Copy every entry exactly as it stands, though any image it holds should stay out of the copy.

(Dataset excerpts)
╭──

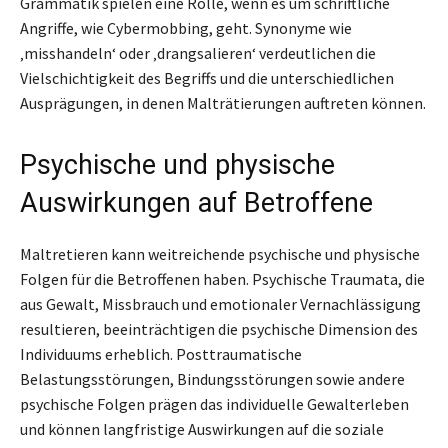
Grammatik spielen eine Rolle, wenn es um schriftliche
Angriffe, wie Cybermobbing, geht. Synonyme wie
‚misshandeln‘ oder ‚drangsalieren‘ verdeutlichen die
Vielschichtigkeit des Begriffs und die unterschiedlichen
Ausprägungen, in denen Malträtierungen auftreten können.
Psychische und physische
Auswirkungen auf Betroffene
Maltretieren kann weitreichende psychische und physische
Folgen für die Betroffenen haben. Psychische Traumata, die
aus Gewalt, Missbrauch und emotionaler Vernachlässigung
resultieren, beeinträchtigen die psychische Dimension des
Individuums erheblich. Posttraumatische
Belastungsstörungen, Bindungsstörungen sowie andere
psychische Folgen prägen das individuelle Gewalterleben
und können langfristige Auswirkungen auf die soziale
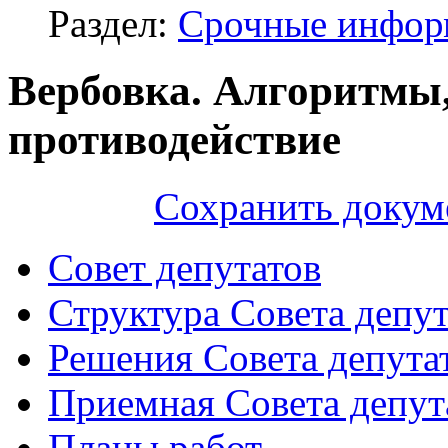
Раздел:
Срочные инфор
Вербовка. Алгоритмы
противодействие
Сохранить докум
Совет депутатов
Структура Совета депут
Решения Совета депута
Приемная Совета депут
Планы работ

╰──

§ **Task output**:
Grammatik spielen eine Rolle, wenn es um schriftliche
Angriffe, wie Cybermobbing, geht. Synonyme wie
‚misshandeln‘ oder ‚drangsalieren‘ verdeutlichen die
Vielschichtigkeit des Begriffs und die unterschiedlichen
Ausprägungen, in denen Malträtierungen auftreten können.
Psychische und physische
Auswirkungen auf Betroffene
Maltretieren kann weitreichende psychische und physische
Folgen für die Betroffenen haben. Psychische Traumata, die
aus Gewalt, Missbrauch und emotionaler Vernachlässigung
resultieren, beeinträchtigen die psychische Dimension des
Individuums erheblich. Posttraumatische
Belastungsstörungen, Bindungsstörungen sowie andere
psychische Folgen prägen das individuelle Gewalterleben
und können langfristige Auswirkungen auf die soziale
Раздел:
Срочные инфор
Вербовка. Алгоритмы
противодействие
Сохранить докум
Совет депутатов
Структура Совета депут
Решения Совета депута
Приемная Совета депут
Планы работ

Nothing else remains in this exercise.